Two corollaries of ‘Divisibility of 11'

We notice that in decimal (10-base system), we can evaluate the divisibility of 9 by adding up all its digits and test the divisibility of the sum of the digits. While also in decimal system, we can evaluate the divisibility of 11 by adding up its odd digits and even digits and test the divisibility of the differences of the sum of the digits.

Following the logic in the article that discussing the divisibility of 9, we can made the following corollary: Similar to the idea that we can test test the divisibility of the differences of the sum of the digits, we could also test the divisibility of 12 by the differences of the sum of the odd and even digits in a base 11 system, the divisibility of 13 by the differences of the sum of the odd and even digits in a base 12 system…. etc.

Moreover, I made the hypothesis that in decimal system, divisibility by 12 could be tested by the divisibility of the weighted differences of the sum of the digits, i.e. even digits sum*2- odd digits sum.

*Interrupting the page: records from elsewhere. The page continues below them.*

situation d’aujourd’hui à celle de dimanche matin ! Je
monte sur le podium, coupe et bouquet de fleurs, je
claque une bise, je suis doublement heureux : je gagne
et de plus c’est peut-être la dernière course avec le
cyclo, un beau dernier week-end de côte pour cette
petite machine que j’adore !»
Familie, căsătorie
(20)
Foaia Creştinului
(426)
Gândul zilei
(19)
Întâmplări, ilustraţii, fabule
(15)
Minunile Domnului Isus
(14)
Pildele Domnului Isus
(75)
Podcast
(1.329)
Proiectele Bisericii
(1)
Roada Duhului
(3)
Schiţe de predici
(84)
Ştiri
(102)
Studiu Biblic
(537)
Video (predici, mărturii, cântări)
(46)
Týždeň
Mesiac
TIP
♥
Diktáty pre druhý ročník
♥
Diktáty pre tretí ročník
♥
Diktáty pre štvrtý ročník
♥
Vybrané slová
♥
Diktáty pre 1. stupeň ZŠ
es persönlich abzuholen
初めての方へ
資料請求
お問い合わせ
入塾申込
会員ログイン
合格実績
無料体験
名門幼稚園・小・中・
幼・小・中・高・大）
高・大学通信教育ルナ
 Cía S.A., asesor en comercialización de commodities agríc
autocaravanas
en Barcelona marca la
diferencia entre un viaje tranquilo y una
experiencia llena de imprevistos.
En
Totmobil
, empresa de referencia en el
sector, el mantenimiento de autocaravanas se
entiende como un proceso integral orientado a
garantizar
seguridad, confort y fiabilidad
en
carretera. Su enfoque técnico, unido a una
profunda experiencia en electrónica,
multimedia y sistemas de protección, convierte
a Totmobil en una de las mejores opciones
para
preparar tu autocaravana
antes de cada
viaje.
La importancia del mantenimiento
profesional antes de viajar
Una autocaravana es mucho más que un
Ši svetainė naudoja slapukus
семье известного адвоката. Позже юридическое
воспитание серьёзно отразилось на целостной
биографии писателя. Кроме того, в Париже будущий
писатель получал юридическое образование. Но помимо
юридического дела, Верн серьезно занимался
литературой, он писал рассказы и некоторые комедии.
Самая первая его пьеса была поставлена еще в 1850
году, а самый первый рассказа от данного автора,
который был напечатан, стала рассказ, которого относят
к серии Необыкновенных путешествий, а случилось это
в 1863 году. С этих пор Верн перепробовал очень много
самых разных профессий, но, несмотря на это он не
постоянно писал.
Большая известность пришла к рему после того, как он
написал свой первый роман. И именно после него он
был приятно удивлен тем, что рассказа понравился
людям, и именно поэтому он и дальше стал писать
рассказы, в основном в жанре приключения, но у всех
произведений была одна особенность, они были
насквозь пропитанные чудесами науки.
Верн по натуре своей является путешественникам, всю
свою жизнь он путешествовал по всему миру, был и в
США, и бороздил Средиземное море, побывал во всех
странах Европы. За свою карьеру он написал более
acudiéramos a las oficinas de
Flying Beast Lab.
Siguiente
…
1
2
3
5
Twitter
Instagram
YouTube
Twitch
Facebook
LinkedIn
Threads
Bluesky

Moreover, divisibility by 13 could be tested by the divisibility of the weighted differences of the sum of the digits, i.e. even digits sum*3- odd digits sum, divisibility by 14 could be tested by the divisibility of the weighted differences of the sum of the digits, i.e. even digits sum*4- odd digits sum…. etc.
And in general, divisibility by n+x in a n-base system could be tested by the divisibility of the weighted differences of the sum of the digits, i.e. even digits sum*n- odd digits sum(in the same system.)

Modulus of 9

We all learn from our school that to test the divisibility of a number by 9, we just need to add up their digits and see if the sum of digits is divisible by 9. It is actually beyond that, the remain of a number divided by 9 is equal to the remain of the sum of digits by 9, which we can prove here:

Assume the digits are n(1)n(2)n(3)….n(k) in decimal system,
The value of number= n(1)*10^(k-1)+n(2)*10^(k-2)+n(3)*10^(k-3)+….+n(k)
= n(1)*[10^(k-1)-1]+n(2)*[10^(k-2)-1]+n(3)*[10^(k-3)-1}+....+[n(1)+n(2)+n(3)+....+n(k)]

Given that 10^n-1 is also divisible by 9 when n>=1,
thus the remain of the number divided by 9 is equal to the remain of the sum [n(1)+n(2)+n(3)+....+n(k)] divided by 9
which means the remain of the sum of its digits in decimal system when divided by 9 is equal to the remainder of the value of the number when divided by 9.

To give an example,
12345678=1*10^7+2*10^6+3*10^5+4*10^4+5*10^3+6*10^2+7*10^1+8
=(1*10^7+2*10^6+3*10^5+4*10^4+5*10^3+6*10^2+7*10^1+8 )
=((1*9999999+1)+(2*999999+2)+(3*99999+3)+(4*9999+4)+(5*999+5)+(6*99+6)+(7*9+7)+8 )
=(1*9999999+2*999999+3*99999+4*9999+5*999+6*99+7*9)+(1+2+3+4+5+6+7+8 )
(1*9999999+2*999999+3*99999+4*9999+5*999+6*99+7*9) is divisible by 9
thus 12345678 modulus 9=(1++2+3+4+5+6+7+8 ) modulus 9=0
12345678 is divisible by 9

There is nothing special about that, however, if we consider a number in k-base system,
i.e. The value of 12345678(k)=(1*k^7+2*k^6+3*k^5+4*k^4+5*k^3+6*k^2+7*k^1+8 )

Consider that 12345678(k)=(1*k^7+2*k^6+3*k^5+4*k^4+5*k^3+6*k^2+7*k^1+8 )
=[1*(k^7-1)+2*(k^6-1)+3*(k^5-1)+4*(k^4-1)+5*(k^3-1)+6*(k^2-1)+7*(k^1-1)]+(1+2+3+4+5+6+7+8 )

By the remainder theorem,
[1*(k^7-1)+2*(k^6-1)+3*(k^5-1)+4*(k^4-1)+5*(k^3-1)+6*(k^2-1)+7*(k^1-1)] is divisible by k-1,
i.e. when k=1 is substitute into the polynomail, it give the value of zero.

Thus the modulus of 12345678 in k-base system when divided by k-1 is equal to the modulus of (1+2+3+4+5+6+7+8 ) when divided by k-1

Therefore we can generalize from this result that in 10-base system, we can test the divisibility of a number by 9 by testing its divisibility of its sum of digits. We could also test the divisibility of a number in 9 base-system by 8 by testing its divisibility of its sum of digits when divided by 8. We could also test the divisibility of a number in 8 base-system by 7 by testing its divisibility of its sum of digits when divided by 6;…. etc.